• [INSTRUCTIONS TO FOLLOW]: Reproduce the lines of the items below word for word, beginning at the line that contains "scientific name: Molothrus ater" and stopping after the last line of the items.

• [SUPPLIED RECORDS]:
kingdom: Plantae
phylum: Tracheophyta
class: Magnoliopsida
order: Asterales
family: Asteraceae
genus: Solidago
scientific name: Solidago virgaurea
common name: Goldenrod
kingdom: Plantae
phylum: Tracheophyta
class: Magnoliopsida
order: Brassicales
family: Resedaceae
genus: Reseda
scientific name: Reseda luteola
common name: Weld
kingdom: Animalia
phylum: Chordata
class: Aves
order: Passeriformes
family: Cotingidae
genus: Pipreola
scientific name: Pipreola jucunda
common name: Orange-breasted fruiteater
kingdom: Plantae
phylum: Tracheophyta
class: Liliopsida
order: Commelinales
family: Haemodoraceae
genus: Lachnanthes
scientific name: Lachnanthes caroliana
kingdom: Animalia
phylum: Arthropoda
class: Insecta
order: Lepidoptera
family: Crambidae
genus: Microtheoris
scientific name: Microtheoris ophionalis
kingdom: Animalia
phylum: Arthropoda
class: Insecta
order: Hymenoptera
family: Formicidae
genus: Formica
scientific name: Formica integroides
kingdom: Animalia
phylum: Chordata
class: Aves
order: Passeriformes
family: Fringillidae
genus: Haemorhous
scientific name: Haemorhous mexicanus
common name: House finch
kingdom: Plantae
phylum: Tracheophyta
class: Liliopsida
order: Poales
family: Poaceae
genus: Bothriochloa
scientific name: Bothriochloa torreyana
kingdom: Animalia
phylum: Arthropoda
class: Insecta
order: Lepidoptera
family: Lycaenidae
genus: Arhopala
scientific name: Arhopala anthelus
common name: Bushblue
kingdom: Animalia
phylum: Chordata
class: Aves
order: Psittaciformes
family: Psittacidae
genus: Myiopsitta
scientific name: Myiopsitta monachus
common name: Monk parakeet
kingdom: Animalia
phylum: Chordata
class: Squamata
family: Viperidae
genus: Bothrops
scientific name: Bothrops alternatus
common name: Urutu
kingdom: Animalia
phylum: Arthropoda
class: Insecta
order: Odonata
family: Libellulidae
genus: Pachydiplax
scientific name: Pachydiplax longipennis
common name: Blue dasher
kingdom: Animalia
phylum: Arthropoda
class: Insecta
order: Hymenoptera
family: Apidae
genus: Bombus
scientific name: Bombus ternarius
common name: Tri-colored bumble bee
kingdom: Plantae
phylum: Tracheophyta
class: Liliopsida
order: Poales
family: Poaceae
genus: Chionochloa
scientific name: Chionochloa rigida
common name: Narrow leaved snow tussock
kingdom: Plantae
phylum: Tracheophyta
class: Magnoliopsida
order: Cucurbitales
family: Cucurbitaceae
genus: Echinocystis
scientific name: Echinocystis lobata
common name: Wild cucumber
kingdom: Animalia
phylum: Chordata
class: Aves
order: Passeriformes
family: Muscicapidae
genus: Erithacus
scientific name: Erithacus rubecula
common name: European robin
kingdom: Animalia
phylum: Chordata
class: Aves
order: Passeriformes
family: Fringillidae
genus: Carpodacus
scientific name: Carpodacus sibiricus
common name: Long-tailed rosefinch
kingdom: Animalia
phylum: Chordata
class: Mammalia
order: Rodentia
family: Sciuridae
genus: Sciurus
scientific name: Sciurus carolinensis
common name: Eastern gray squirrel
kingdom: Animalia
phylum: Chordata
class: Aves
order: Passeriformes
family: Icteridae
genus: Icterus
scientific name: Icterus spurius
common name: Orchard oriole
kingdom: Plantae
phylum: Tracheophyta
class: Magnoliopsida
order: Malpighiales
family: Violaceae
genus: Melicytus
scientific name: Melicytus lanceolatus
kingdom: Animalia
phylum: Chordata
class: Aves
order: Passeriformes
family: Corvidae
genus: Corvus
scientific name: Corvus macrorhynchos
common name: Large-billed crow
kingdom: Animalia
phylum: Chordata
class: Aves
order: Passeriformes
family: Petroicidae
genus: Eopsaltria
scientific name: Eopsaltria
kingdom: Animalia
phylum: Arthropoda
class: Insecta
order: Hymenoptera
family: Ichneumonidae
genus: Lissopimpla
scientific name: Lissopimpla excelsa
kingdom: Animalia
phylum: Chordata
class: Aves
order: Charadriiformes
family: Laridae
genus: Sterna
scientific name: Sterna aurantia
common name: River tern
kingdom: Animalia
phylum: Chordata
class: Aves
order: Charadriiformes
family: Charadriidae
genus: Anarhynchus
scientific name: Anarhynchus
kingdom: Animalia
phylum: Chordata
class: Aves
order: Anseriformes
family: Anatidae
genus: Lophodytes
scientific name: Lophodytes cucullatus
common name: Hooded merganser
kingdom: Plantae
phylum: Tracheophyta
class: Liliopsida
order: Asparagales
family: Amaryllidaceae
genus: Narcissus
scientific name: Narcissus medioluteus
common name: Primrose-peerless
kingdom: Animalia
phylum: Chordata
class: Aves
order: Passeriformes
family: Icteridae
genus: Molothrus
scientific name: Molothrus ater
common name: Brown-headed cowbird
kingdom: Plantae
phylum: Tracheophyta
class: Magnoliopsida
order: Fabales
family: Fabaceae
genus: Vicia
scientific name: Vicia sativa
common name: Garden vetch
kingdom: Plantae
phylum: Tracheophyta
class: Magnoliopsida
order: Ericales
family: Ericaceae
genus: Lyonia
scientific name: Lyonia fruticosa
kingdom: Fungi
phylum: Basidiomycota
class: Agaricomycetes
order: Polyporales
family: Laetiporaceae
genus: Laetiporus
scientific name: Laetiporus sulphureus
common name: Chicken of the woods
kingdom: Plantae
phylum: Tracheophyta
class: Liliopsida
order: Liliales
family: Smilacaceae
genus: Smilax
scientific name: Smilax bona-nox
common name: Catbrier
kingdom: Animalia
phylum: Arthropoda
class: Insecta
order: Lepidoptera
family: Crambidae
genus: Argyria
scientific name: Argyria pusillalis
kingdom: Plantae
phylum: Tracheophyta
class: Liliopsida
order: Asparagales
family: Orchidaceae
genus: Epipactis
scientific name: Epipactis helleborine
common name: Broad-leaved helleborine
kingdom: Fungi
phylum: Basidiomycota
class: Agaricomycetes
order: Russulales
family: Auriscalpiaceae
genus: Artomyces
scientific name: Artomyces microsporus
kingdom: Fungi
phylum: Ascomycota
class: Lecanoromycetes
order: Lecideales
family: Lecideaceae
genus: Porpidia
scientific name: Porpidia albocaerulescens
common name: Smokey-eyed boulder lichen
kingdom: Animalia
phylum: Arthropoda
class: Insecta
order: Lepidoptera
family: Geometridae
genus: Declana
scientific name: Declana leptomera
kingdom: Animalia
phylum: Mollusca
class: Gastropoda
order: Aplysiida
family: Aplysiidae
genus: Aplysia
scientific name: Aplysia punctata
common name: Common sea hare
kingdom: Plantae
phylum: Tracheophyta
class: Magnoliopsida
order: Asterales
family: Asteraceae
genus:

• [EXERCISE RESPONSE]:
scientific name: Molothrus ater
common name: Brown-headed cowbird
kingdom: Plantae
phylum: Tracheophyta
class: Magnoliopsida
order: Fabales
family: Fabaceae
genus: Vicia
scientific name: Vicia sativa
common name: Garden vetch
kingdom: Plantae
phylum: Tracheophyta
class: Magnoliopsida
order: Ericales
family: Ericaceae
genus: Lyonia
scientific name: Lyonia fruticosa
kingdom: Fungi
phylum: Basidiomycota
class: Agaricomycetes
order: Polyporales
family: Laetiporaceae
genus: Laetiporus
scientific name: Laetiporus sulphureus
common name: Chicken of the woods
kingdom: Plantae
phylum: Tracheophyta
class: Liliopsida
order: Liliales
family: Smilacaceae
genus: Smilax
scientific name: Smilax bona-nox
common name: Catbrier
kingdom: Animalia
phylum: Arthropoda
class: Insecta
order: Lepidoptera
family: Crambidae
genus: Argyria
scientific name: Argyria pusillalis
kingdom: Plantae
phylum: Tracheophyta
class: Liliopsida
order: Asparagales
family: Orchidaceae
genus: Epipactis
scientific name: Epipactis helleborine
common name: Broad-leaved helleborine
kingdom: Fungi
phylum: Basidiomycota
class: Agaricomycetes
order: Russulales
family: Auriscalpiaceae
genus: Artomyces
scientific name: Artomyces microsporus
kingdom: Fungi
phylum: Ascomycota
class: Lecanoromycetes
order: Lecideales
family: Lecideaceae
genus: Porpidia
scientific name: Porpidia albocaerulescens
common name: Smokey-eyed boulder lichen
kingdom: Animalia
phylum: Arthropoda
class: Insecta
order: Lepidoptera
family: Geometridae
genus: Declana
scientific name: Declana leptomera
kingdom: Animalia
phylum: Mollusca
class: Gastropoda
order: Aplysiida
family: Aplysiidae
genus: Aplysia
scientific name: Aplysia punctata
common name: Common sea hare
kingdom: Plantae
phylum: Tracheophyta
class: Magnoliopsida
order: Asterales
family: Asteraceae
genus:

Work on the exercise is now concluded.